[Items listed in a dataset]
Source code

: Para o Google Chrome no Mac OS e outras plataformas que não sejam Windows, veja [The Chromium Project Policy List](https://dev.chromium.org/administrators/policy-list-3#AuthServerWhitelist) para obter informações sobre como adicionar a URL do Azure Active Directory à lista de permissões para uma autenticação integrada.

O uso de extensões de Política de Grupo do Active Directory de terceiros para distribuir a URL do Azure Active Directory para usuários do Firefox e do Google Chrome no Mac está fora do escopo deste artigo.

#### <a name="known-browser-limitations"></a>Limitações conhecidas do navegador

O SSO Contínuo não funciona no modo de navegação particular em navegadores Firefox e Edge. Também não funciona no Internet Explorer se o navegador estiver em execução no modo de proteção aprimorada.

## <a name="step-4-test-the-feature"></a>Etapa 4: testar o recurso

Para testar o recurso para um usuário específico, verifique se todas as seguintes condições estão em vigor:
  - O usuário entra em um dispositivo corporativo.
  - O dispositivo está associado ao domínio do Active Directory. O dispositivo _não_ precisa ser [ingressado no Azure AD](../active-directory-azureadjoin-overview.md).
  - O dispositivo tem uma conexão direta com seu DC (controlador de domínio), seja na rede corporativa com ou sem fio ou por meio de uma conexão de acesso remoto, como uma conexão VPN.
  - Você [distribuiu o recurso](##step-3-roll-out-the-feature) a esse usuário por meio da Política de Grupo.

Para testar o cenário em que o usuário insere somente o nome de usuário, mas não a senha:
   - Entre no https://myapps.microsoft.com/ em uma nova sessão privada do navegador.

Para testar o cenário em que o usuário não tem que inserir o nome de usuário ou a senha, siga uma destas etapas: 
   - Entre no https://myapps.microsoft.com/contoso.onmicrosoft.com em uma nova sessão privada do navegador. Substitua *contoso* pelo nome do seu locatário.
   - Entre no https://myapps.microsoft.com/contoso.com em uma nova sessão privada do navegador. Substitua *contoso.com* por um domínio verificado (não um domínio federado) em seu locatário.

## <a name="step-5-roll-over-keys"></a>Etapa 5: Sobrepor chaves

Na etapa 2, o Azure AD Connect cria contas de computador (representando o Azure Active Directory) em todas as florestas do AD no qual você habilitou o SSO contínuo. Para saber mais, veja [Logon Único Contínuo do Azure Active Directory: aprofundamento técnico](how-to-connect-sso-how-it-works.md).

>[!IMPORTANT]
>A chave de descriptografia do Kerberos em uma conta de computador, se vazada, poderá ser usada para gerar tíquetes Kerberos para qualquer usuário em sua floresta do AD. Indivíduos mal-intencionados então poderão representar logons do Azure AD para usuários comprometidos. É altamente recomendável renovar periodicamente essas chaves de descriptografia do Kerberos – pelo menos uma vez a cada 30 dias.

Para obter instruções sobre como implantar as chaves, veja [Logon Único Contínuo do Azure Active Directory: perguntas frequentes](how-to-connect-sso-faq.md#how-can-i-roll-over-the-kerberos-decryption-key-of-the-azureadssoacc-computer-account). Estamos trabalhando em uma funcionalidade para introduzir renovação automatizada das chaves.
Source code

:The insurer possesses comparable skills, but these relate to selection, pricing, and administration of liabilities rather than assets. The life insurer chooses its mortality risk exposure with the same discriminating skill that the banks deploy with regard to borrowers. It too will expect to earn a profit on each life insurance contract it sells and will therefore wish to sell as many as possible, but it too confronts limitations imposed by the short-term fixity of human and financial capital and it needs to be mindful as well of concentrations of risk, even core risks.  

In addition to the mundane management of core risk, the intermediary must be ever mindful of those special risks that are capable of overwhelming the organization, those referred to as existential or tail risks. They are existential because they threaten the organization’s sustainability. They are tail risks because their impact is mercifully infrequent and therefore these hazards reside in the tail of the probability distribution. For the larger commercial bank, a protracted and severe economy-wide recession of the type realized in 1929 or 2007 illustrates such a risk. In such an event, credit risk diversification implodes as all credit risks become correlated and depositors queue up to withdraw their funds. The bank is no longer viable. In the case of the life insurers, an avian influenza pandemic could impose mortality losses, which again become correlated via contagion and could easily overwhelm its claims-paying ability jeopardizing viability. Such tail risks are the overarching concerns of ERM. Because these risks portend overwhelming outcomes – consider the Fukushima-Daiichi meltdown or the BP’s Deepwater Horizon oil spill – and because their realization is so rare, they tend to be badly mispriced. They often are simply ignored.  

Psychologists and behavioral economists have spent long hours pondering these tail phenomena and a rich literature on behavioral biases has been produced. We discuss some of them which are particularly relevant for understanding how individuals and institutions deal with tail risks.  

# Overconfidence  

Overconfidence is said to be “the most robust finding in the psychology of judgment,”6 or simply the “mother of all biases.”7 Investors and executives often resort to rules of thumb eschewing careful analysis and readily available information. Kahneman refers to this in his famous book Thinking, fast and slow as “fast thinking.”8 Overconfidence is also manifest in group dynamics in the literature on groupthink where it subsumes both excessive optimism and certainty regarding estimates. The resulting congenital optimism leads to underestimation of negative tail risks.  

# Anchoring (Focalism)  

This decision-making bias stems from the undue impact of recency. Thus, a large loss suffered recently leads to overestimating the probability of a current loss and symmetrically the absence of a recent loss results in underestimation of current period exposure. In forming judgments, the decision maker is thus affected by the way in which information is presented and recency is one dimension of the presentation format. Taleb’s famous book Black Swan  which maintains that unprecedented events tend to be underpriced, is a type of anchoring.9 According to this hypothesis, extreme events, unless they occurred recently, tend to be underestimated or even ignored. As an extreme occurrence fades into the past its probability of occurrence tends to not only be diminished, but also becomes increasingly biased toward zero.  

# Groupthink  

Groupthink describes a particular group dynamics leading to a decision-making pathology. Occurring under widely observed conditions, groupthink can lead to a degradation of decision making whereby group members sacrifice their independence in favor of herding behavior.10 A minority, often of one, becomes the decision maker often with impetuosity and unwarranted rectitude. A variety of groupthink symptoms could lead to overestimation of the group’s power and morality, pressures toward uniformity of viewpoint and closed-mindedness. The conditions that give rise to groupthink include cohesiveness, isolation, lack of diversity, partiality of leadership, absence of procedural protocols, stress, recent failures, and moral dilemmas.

Work instructions: Copy out every line from the data above in which the word "Chrome" occurs.

Solution:
: Para o Google Chrome no Mac OS e outras plataformas que não sejam Windows, veja [The Chromium Project Policy List](https://dev.chromium.org/administrators/policy-list-3#AuthServerWhitelist) para obter informações sobre como adicionar a URL do Azure Active Directory à lista de permissões para uma autenticação integrada.
O uso de extensões de Política de Grupo do Active Directory de terceiros para distribuir a URL do Azure Active Directory para usuários do Firefox e do Google Chrome no Mac está fora do escopo deste artigo.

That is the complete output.